■ 課題と演習
1. 排ガス処理システムの文書について、次の(a)〜(c)が内容と一致するかをはい・いいえで答え、判断の根拠となる文書中の語句をそのまま引用せよ。(a) 膜分離部は水素を選択的に透過させる膜を有する。(b) 係数Cは0.3未満の値をとってもよい。(c) ΔFは水素回収率の減少幅を表す。
2. 排ガス処理システムの文書の内容を二文で要約せよ。

■ 文書
══════════════════════════════
説明

排ガス処理システム

【課題】太陽電池に用いられる薄膜シリコンを成膜するためのプラズマCVD装置から排出される排ガスを排ガス処理システムを小型化する技術を提供する。
【解決手段】排ガス処理システムは、半導体製造装置1から排出される水素およびモノシランを含む混合ガスから膜分離によりそれぞれのガスを分離する。第3成分ガス添加部3は、混合ガスに第3成分ガスを添加する。膜分離部5は、水素を選択的に透過させる膜を有し、第3成分ガスが添加された混合ガスからモノシランと水素とを分離する。この構成において、第3成分ガス添加部3は、以下の式に従って第3成分の添加量を変化させる。
ΔF = C×ΔA、C ≧ 0.3
ここで、ΔAは水素回収率の減少幅(%)、ΔFは、第3成分ガスの添加量の減少幅(L/min)、をそれぞれ表す。
══════════════════════════════
■ 与えられた資料
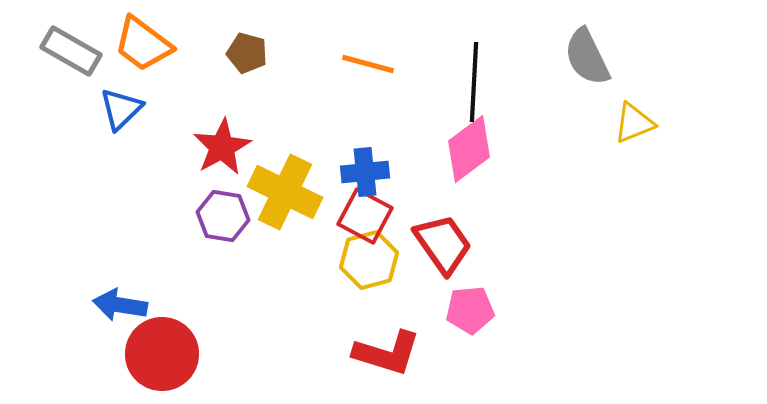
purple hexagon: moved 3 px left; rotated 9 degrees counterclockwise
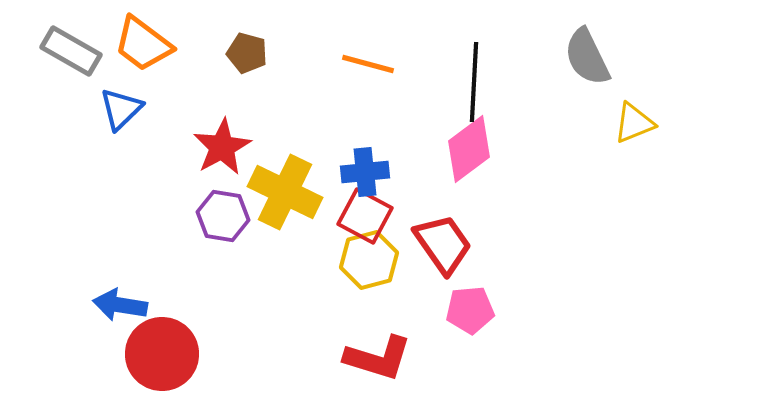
red L-shape: moved 9 px left, 5 px down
══════════════════════════════
■ 詳しい解答
1.
(a) はい。「膜分離部5は、水素を選択的に透過させる膜を有し」とある。
(b) いいえ。「C ≧ 0.3」とある。
(c) いいえ。「ΔFは、第3成分ガスの添加量の減少幅(L/min)」とある。

2. この排ガス処理システムは、半導体製造装置から排出される水素とモノシランを含む混合ガスに第3成分ガスを添加し、水素を選択的に透過させる膜を用いてモノシランと水素とを分離する。第3成分ガスの添加量は、その減少幅が水素回収率の減少幅のC倍(C≧0.3)となるように変化させる。